The year is 1845, the place is the Netherlands, the brothers are John and Andrew Murray – and they have no choice as to where they will attend seminary because they are preparing to return to South Africa and serve in the Dutch Reformed Church – therefore they must perfect their Dutch and attend a Dutch seminary.
The spirit of their age dictated that there was one law, one truth, which at all costs must be preserved; “There is no one truth. All points of view are equally valid.” Of course this “truth” is contradictory in that it becomes that which it insists does not exist – and it does so in a dictatorial fashion that seeks to crush all opposition.

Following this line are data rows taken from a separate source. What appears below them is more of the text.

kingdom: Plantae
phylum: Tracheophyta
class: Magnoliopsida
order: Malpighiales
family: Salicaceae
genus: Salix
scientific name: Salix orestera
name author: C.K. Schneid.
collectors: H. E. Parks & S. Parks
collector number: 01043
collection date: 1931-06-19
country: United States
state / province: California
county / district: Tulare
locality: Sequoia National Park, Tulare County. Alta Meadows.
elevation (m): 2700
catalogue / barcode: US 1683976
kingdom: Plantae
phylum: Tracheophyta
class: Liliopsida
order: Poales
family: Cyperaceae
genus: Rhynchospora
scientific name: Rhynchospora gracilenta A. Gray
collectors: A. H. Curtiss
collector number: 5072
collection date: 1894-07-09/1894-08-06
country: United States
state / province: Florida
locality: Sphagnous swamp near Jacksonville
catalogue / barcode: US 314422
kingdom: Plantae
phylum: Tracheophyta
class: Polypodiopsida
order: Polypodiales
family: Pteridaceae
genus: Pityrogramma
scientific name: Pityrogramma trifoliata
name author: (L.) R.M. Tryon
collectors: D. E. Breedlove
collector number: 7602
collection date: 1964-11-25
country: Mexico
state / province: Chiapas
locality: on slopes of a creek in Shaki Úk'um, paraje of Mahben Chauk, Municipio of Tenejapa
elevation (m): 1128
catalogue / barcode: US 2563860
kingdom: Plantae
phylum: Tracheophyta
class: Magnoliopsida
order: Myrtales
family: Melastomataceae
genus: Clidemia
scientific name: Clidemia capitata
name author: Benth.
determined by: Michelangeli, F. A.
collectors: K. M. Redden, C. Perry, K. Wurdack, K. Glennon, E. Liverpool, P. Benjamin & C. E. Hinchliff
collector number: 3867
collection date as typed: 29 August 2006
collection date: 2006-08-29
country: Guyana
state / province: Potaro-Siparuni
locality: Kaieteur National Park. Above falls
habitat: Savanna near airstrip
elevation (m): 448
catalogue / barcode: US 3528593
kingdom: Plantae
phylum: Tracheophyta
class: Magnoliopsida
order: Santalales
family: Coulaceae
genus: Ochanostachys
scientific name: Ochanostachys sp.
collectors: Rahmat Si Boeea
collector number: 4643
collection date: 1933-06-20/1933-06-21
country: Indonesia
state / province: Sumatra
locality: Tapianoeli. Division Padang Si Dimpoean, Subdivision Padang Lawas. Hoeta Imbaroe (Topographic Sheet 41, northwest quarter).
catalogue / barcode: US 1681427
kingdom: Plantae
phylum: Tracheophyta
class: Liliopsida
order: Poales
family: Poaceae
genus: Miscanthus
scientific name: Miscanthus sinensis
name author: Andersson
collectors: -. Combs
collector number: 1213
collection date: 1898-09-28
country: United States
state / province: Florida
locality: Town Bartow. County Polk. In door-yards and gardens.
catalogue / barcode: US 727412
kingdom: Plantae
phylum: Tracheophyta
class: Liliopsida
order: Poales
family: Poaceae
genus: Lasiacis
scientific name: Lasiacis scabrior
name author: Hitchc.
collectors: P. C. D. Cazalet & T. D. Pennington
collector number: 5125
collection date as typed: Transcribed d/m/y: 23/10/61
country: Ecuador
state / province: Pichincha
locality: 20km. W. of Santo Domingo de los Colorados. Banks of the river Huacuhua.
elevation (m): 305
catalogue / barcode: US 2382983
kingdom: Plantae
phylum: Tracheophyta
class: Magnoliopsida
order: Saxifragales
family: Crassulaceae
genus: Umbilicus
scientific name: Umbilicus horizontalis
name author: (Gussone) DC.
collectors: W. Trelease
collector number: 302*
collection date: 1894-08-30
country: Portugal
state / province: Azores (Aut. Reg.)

I see this same “spirit of the age” on a daily basis. People are afraid to call a duck a duck or a mailbox a mailbox. Statements are prefaced with, “My opinion is,” when what is needed is not an opinion but a statement of fact that can be tested. Then there are the instances when absurd statements of “truth” are made that have sweeping sociological implications and results that we are expected to accept as “true” because an expert or a political leader or a court has declared it to be so – when such pronouncements are against all common sense.
Our conditioning is such that people doubt their common sense, their innate sense of right and wrong; we have been taught to rationalize away morality and true ethics.
And in the professing church? Jesus did not really mean that we are to deny ourselves and take up our cross and follow Him. John did not really mean that we are not to love the world or the things in the world. Paul did not really mean that knowing Jesus Christ and Him crucified is to be central to all that we do. Jude did not really mean that sexual sin is toxic to the church and humanity. Peter did not really mean that we are to suffer for Jesus.
There is hope when God’s people are faithful. The Murray brothers would remain faithful to Jesus Christ and God would use them to renew His church and bring others to Him.
There is hope when God’s people are faithful.
Will we be faithful…to Christ…and His Word…His Gospel…no matter what the spirit of the age may be?